# Problem to solve:
Would you return the data exactly as given, except for its pictures?

# Material provided:

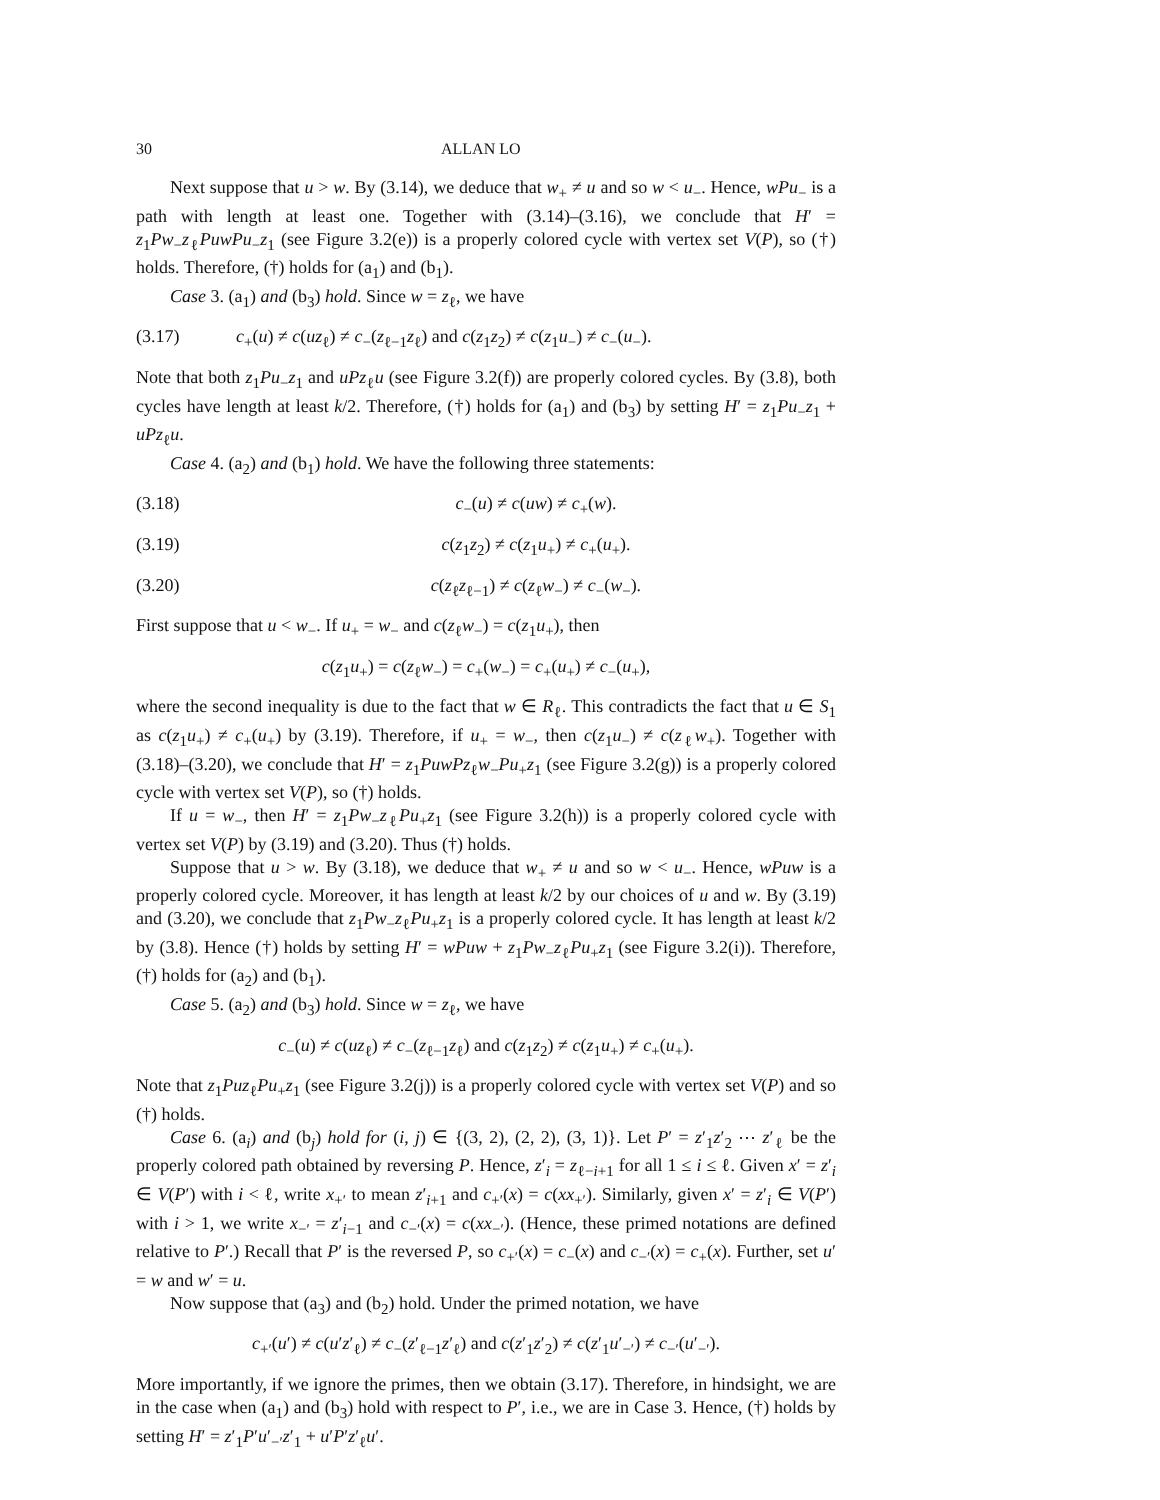30 ALLAN LO
Next suppose that u > w. By (3.14), we deduce that w<sub>+</sub> ≠ u and so w < u<sub>−</sub>. Hence, wPu<sub>−</sub> is a path with length at least one. Together with (3.14)–(3.16), we conclude that H′ = z<sub>1</sub>Pw<sub>−</sub>z<sub>ℓ</sub>PuwPu<sub>−</sub>z<sub>1</sub> (see Figure 3.2(e)) is a properly colored cycle with vertex set V(P), so (†) holds. Therefore, (†) holds for (a<sub>1</sub>) and (b<sub>1</sub>).
Case 3. (a<sub>1</sub>) and (b<sub>3</sub>) hold. Since w = z<sub>ℓ</sub>, we have
(3.17) c<sub>+</sub>(u) ≠ c(uz<sub>ℓ</sub>) ≠ c<sub>−</sub>(z<sub>ℓ−1</sub>z<sub>ℓ</sub>) and c(z<sub>1</sub>z<sub>2</sub>) ≠ c(z<sub>1</sub>u<sub>−</sub>) ≠ c<sub>−</sub>(u<sub>−</sub>).
Note that both z<sub>1</sub>Pu<sub>−</sub>z<sub>1</sub> and uPz<sub>ℓ</sub>u (see Figure 3.2(f)) are properly colored cycles. By (3.8), both cycles have length at least k/2. Therefore, (†) holds for (a<sub>1</sub>) and (b<sub>3</sub>) by setting H′ = z<sub>1</sub>Pu<sub>−</sub>z<sub>1</sub> + uPz<sub>ℓ</sub>u.
Case 4. (a<sub>2</sub>) and (b<sub>1</sub>) hold. We have the following three statements:
(3.18) c<sub>−</sub>(u) ≠ c(uw) ≠ c<sub>+</sub>(w).
(3.19) c(z<sub>1</sub>z<sub>2</sub>) ≠ c(z<sub>1</sub>u<sub>+</sub>) ≠ c<sub>+</sub>(u<sub>+</sub>).
(3.20) c(z<sub>ℓ</sub>z<sub>ℓ−1</sub>) ≠ c(z<sub>ℓ</sub>w<sub>−</sub>) ≠ c<sub>−</sub>(w<sub>−</sub>).
First suppose that u < w<sub>−</sub>. If u<sub>+</sub> = w<sub>−</sub> and c(z<sub>ℓ</sub>w<sub>−</sub>) = c(z<sub>1</sub>u<sub>+</sub>), then
c(z<sub>1</sub>u<sub>+</sub>) = c(z<sub>ℓ</sub>w<sub>−</sub>) = c<sub>+</sub>(w<sub>−</sub>) = c<sub>+</sub>(u<sub>+</sub>) ≠ c<sub>−</sub>(u<sub>+</sub>),
where the second inequality is due to the fact that w ∈ R<sub>ℓ</sub>. This contradicts the fact that u ∈ S<sub>1</sub> as c(z<sub>1</sub>u<sub>+</sub>) ≠ c<sub>+</sub>(u<sub>+</sub>) by (3.19). Therefore, if u<sub>+</sub> = w<sub>−</sub>, then c(z<sub>1</sub>u<sub>−</sub>) ≠ c(z<sub>ℓ</sub>w<sub>+</sub>). Together with (3.18)–(3.20), we conclude that H′ = z<sub>1</sub>PuwPz<sub>ℓ</sub>w<sub>−</sub>Pu<sub>+</sub>z<sub>1</sub> (see Figure 3.2(g)) is a properly colored cycle with vertex set V(P), so (†) holds.
If u = w<sub>−</sub>, then H′ = z<sub>1</sub>Pw<sub>−</sub>z<sub>ℓ</sub>Pu<sub>+</sub>z<sub>1</sub> (see Figure 3.2(h)) is a properly colored cycle with vertex set V(P) by (3.19) and (3.20). Thus (†) holds.
Suppose that u > w. By (3.18), we deduce that w<sub>+</sub> ≠ u and so w < u<sub>−</sub>. Hence, wPuw is a properly colored cycle. Moreover, it has length at least k/2 by our choices of u and w. By (3.19) and (3.20), we conclude that z<sub>1</sub>Pw<sub>−</sub>z<sub>ℓ</sub>Pu<sub>+</sub>z<sub>1</sub> is a properly colored cycle. It has length at least k/2 by (3.8). Hence (†) holds by setting H′ = wPuw + z<sub>1</sub>Pw<sub>−</sub>z<sub>ℓ</sub>Pu<sub>+</sub>z<sub>1</sub> (see Figure 3.2(i)). Therefore, (†) holds for (a<sub>2</sub>) and (b<sub>1</sub>).
Case 5. (a<sub>2</sub>) and (b<sub>3</sub>) hold. Since w = z<sub>ℓ</sub>, we have
c<sub>−</sub>(u) ≠ c(uz<sub>ℓ</sub>) ≠ c<sub>−</sub>(z<sub>ℓ−1</sub>z<sub>ℓ</sub>) and c(z<sub>1</sub>z<sub>2</sub>) ≠ c(z<sub>1</sub>u<sub>+</sub>) ≠ c<sub>+</sub>(u<sub>+</sub>).
Note that z<sub>1</sub>Puz<sub>ℓ</sub>Pu<sub>+</sub>z<sub>1</sub> (see Figure 3.2(j)) is a properly colored cycle with vertex set V(P) and so (†) holds.
Case 6. (a<sub>i</sub>) and (b<sub>j</sub>) hold for (i, j) ∈ {(3, 2), (2, 2), (3, 1)}. Let P′ = z′<sub>1</sub>z′<sub>2</sub> ⋯ z′<sub>ℓ</sub> be the properly colored path obtained by reversing P. Hence, z′<sub>i</sub> = z<sub>ℓ−i+1</sub> for all 1 ≤ i ≤ ℓ. Given x′ = z′<sub>i</sub> ∈ V(P′) with i < ℓ, write x<sub>+′</sub> to mean z′<sub>i+1</sub> and c<sub>+′</sub>(x) = c(xx<sub>+′</sub>). Similarly, given x′ = z′<sub>i</sub> ∈ V(P′) with i > 1, we write x<sub>−′</sub> = z′<sub>i−1</sub> and c<sub>−′</sub>(x) = c(xx<sub>−′</sub>). (Hence, these primed notations are defined relative to P′.) Recall that P′ is the reversed P, so c<sub>+′</sub>(x) = c<sub>−</sub>(x) and c<sub>−′</sub>(x) = c<sub>+</sub>(x). Further, set u′ = w and w′ = u.
Now suppose that (a<sub>3</sub>) and (b<sub>2</sub>) hold. Under the primed notation, we have
c<sub>+′</sub>(u′) ≠ c(u′z′<sub>ℓ</sub>) ≠ c<sub>−</sub>(z′<sub>ℓ−1</sub>z′<sub>ℓ</sub>) and c(z′<sub>1</sub>z′<sub>2</sub>) ≠ c(z′<sub>1</sub>u′<sub>−′</sub>) ≠ c<sub>−′</sub>(u′<sub>−′</sub>).
More importantly, if we ignore the primes, then we obtain (3.17). Therefore, in hindsight, we are in the case when (a<sub>1</sub>) and (b<sub>3</sub>) hold with respect to P′, i.e., we are in Case 3. Hence, (†) holds by setting H′ = z′<sub>1</sub>P′u′<sub>−′</sub>z′<sub>1</sub> + u′P′z′<sub>ℓ</sub>u′.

# Your response:
30 ALLAN LO
Next suppose that u > w. By (3.14), we deduce that w<sub>+</sub> ≠ u and so w < u<sub>−</sub>. Hence, wPu<sub>−</sub> is a path with length at least one. Together with (3.14)–(3.16), we conclude that H′ = z<sub>1</sub>Pw<sub>−</sub>z<sub>ℓ</sub>PuwPu<sub>−</sub>z<sub>1</sub> (see Figure 3.2(e)) is a properly colored cycle with vertex set V(P), so (†) holds. Therefore, (†) holds for (a<sub>1</sub>) and (b<sub>1</sub>).
Case 3. (a<sub>1</sub>) and (b<sub>3</sub>) hold. Since w = z<sub>ℓ</sub>, we have
(3.17) c<sub>+</sub>(u) ≠ c(uz<sub>ℓ</sub>) ≠ c<sub>−</sub>(z<sub>ℓ−1</sub>z<sub>ℓ</sub>) and c(z<sub>1</sub>z<sub>2</sub>) ≠ c(z<sub>1</sub>u<sub>−</sub>) ≠ c<sub>−</sub>(u<sub>−</sub>).
Note that both z<sub>1</sub>Pu<sub>−</sub>z<sub>1</sub> and uPz<sub>ℓ</sub>u (see Figure 3.2(f)) are properly colored cycles. By (3.8), both cycles have length at least k/2. Therefore, (†) holds for (a<sub>1</sub>) and (b<sub>3</sub>) by setting H′ = z<sub>1</sub>Pu<sub>−</sub>z<sub>1</sub> + uPz<sub>ℓ</sub>u.
Case 4. (a<sub>2</sub>) and (b<sub>1</sub>) hold. We have the following three statements:
(3.18) c<sub>−</sub>(u) ≠ c(uw) ≠ c<sub>+</sub>(w).
(3.19) c(z<sub>1</sub>z<sub>2</sub>) ≠ c(z<sub>1</sub>u<sub>+</sub>) ≠ c<sub>+</sub>(u<sub>+</sub>).
(3.20) c(z<sub>ℓ</sub>z<sub>ℓ−1</sub>) ≠ c(z<sub>ℓ</sub>w<sub>−</sub>) ≠ c<sub>−</sub>(w<sub>−</sub>).
First suppose that u < w<sub>−</sub>. If u<sub>+</sub> = w<sub>−</sub> and c(z<sub>ℓ</sub>w<sub>−</sub>) = c(z<sub>1</sub>u<sub>+</sub>), then
c(z<sub>1</sub>u<sub>+</sub>) = c(z<sub>ℓ</sub>w<sub>−</sub>) = c<sub>+</sub>(w<sub>−</sub>) = c<sub>+</sub>(u<sub>+</sub>) ≠ c<sub>−</sub>(u<sub>+</sub>),
where the second inequality is due to the fact that w ∈ R<sub>ℓ</sub>. This contradicts the fact that u ∈ S<sub>1</sub> as c(z<sub>1</sub>u<sub>+</sub>) ≠ c<sub>+</sub>(u<sub>+</sub>) by (3.19). Therefore, if u<sub>+</sub> = w<sub>−</sub>, then c(z<sub>1</sub>u<sub>−</sub>) ≠ c(z<sub>ℓ</sub>w<sub>+</sub>). Together with (3.18)–(3.20), we conclude that H′ = z<sub>1</sub>PuwPz<sub>ℓ</sub>w<sub>−</sub>Pu<sub>+</sub>z<sub>1</sub> (see Figure 3.2(g)) is a properly colored cycle with vertex set V(P), so (†) holds.
If u = w<sub>−</sub>, then H′ = z<sub>1</sub>Pw<sub>−</sub>z<sub>ℓ</sub>Pu<sub>+</sub>z<sub>1</sub> (see Figure 3.2(h)) is a properly colored cycle with vertex set V(P) by (3.19) and (3.20). Thus (†) holds.
Suppose that u > w. By (3.18), we deduce that w<sub>+</sub> ≠ u and so w < u<sub>−</sub>. Hence, wPuw is a properly colored cycle. Moreover, it has length at least k/2 by our choices of u and w. By (3.19) and (3.20), we conclude that z<sub>1</sub>Pw<sub>−</sub>z<sub>ℓ</sub>Pu<sub>+</sub>z<sub>1</sub> is a properly colored cycle. It has length at least k/2 by (3.8). Hence (†) holds by setting H′ = wPuw + z<sub>1</sub>Pw<sub>−</sub>z<sub>ℓ</sub>Pu<sub>+</sub>z<sub>1</sub> (see Figure 3.2(i)). Therefore, (†) holds for (a<sub>2</sub>) and (b<sub>1</sub>).
Case 5. (a<sub>2</sub>) and (b<sub>3</sub>) hold. Since w = z<sub>ℓ</sub>, we have
c<sub>−</sub>(u) ≠ c(uz<sub>ℓ</sub>) ≠ c<sub>−</sub>(z<sub>ℓ−1</sub>z<sub>ℓ</sub>) and c(z<sub>1</sub>z<sub>2</sub>) ≠ c(z<sub>1</sub>u<sub>+</sub>) ≠ c<sub>+</sub>(u<sub>+</sub>).
Note that z<sub>1</sub>Puz<sub>ℓ</sub>Pu<sub>+</sub>z<sub>1</sub> (see Figure 3.2(j)) is a properly colored cycle with vertex set V(P) and so (†) holds.
Case 6. (a<sub>i</sub>) and (b<sub>j</sub>) hold for (i, j) ∈ {(3, 2), (2, 2), (3, 1)}. Let P′ = z′<sub>1</sub>z′<sub>2</sub> ⋯ z′<sub>ℓ</sub> be the properly colored path obtained by reversing P. Hence, z′<sub>i</sub> = z<sub>ℓ−i+1</sub> for all 1 ≤ i ≤ ℓ. Given x′ = z′<sub>i</sub> ∈ V(P′) with i < ℓ, write x<sub>+′</sub> to mean z′<sub>i+1</sub> and c<sub>+′</sub>(x) = c(xx<sub>+′</sub>). Similarly, given x′ = z′<sub>i</sub> ∈ V(P′) with i > 1, we write x<sub>−′</sub> = z′<sub>i−1</sub> and c<sub>−′</sub>(x) = c(xx<sub>−′</sub>). (Hence, these primed notations are defined relative to P′.) Recall that P′ is the reversed P, so c<sub>+′</sub>(x) = c<sub>−</sub>(x) and c<sub>−′</sub>(x) = c<sub>+</sub>(x). Further, set u′ = w and w′ = u.
Now suppose that (a<sub>3</sub>) and (b<sub>2</sub>) hold. Under the primed notation, we have
c<sub>+′</sub>(u′) ≠ c(u′z′<sub>ℓ</sub>) ≠ c<sub>−</sub>(z′<sub>ℓ−1</sub>z′<sub>ℓ</sub>) and c(z′<sub>1</sub>z′<sub>2</sub>) ≠ c(z′<sub>1</sub>u′<sub>−′</sub>) ≠ c<sub>−′</sub>(u′<sub>−′</sub>).
More importantly, if we ignore the primes, then we obtain (3.17). Therefore, in hindsight, we are in the case when (a<sub>1</sub>) and (b<sub>3</sub>) hold with respect to P′, i.e., we are in Case 3. Hence, (†) holds by setting H′ = z′<sub>1</sub>P′u′<sub>−′</sub>z′<sub>1</sub> + u′P′z′<sub>ℓ</sub>u′.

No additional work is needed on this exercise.